19th

Ottobre

Vintage gourmandise

Per fortuna la cucina è scampata al cocktail di scampi. Che negli anni Settanta imperversa fra gli antipasti, come un must mangereccio a cui non si può resistere, nel suo trionfo di salsa rosa e letto di insalata. Ed è scampata pure alle pennette o farfallette panna e salmone, primo piatto che spopola in menu. Ma è sfuggita al dilagare di intingoli e besciamelle proprio grazie a una piccola rivoluzione che in questi stessi anni inizia a farsi sentire, proponendo un ritorno alla semplicità e alla genuinità.

IL BUONO DI FA BELLO – Nouvelle cousine: è questo il termine con il quale due giornalisti esperti di gastronomia come Henri Gault e Christian Millau definiscono il novello modo di cucinare in Francia a metà degli anni Sessanta. Ma passa meno di un decennio che il concetto approda nel Bel Paese, grazie a uno chef tutto italiano: Gualtiero Marchesi, che, nel 1977 decide di aprire il suo ristorante a Milano, in via Bovesin della Riva, ottenendo nell’immediato una stella Michelin e raddoppiando l’anno successivo. Qualcosa sta cambiando tra i fornelli. Bandite salse e salsine pesanti, le ricette si fanno via via più easy, figlie di ingredienti staginali, cotture più veloci e accostamenti fantasiosi. Il senso estetico sta conquistando l’ideare e l’impiattare, ed è l’osare a guidare l’abbinare. Sempre senza dimenticare le tipicità regionali, che tornano all’arrembaggio, quali punti fermi da non abbandonare anche nel creare.

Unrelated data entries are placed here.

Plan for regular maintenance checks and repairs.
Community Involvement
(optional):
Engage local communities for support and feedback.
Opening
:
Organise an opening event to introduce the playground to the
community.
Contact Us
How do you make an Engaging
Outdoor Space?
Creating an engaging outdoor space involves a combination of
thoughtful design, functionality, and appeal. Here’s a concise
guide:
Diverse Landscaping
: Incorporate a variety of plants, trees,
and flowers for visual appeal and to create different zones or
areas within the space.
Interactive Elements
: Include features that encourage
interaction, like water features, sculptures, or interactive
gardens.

DOLCI RICORDI – È l’ottobre 1975 quando le prime confezioni di biscotti firmate Mulino Bianco fanno la loro comparsa sugli scaffali dei supermercati. E sul desco della colazione. Perché è subito successo. Si chiamano Galletti, Tarallucci, Molinetti, Pale e Campagnole, somigliano ai dolcetti della nonna e sono fragranti come appena fatti. Sacchetto giallo, spighe e fiori a suggellare la naturalità, un piccolo mulino a rammentare la tradizione e un marchio a evocare un universo rassicurante di buoni sentimenti. La strada verso la riscoperta del sano e dell’autentico è tracciata. Ed è tracciata con il coltello tuffato nel cioccolato pure la via della Nutella Ferrero, declinazione della Supercrema, a sua volta evoluzione del Giandujot, a base di nocciole, zucchero e cacao. La “N” nera e le lettere sorelle rosse diventano sinonimo di gourmandise, con tanto di fetta di pane spalmata e nocciola Tonda Gentile delle Langhe in primo piano. Il peccato di gola vienegiustificato da un saldo legame con il territorio. E così resta negli anni.

FAME DA RÉCLAME – “Voglio la caramella che mi piace tanto, du-du-du-du-du-du-du-Dufur”, canta Minnie Minoprio con minigonna bianca e massa di riccioli in testa in uno spot del mitico Carosello del dopocena, stuzzicando il palato di adulti e bambini. E poi c’è Nino Castelnuovo che salta la staccionata proponendo una sana alimentazione a base di Olio Cuore e Ave Ninchi con il suo chignon suggerisce di scegliere il pollo Aia. Sono piccole storie ritmate da conzoncine carine a far venire l’acquolina a tutti coloro che guardano la televisone. Peccato che Carosello abbia chiuso i battenti nel ’77. L’importante è ricordare che “Se c’è la goccia è Gim” e che “Vecchia Romagna etichetta nera” è “il brandy che crea un’atmosfera”. Che Susanna tutta panna bofonchia sempre “pitupitum…paah” e che il fraticello Cimabue fa una cosa e ne sbaglia due, ma consiglia con amorevole letizia che Dom Bairo è l’uvamaro perfetto per donare un momento di benessere alla vita.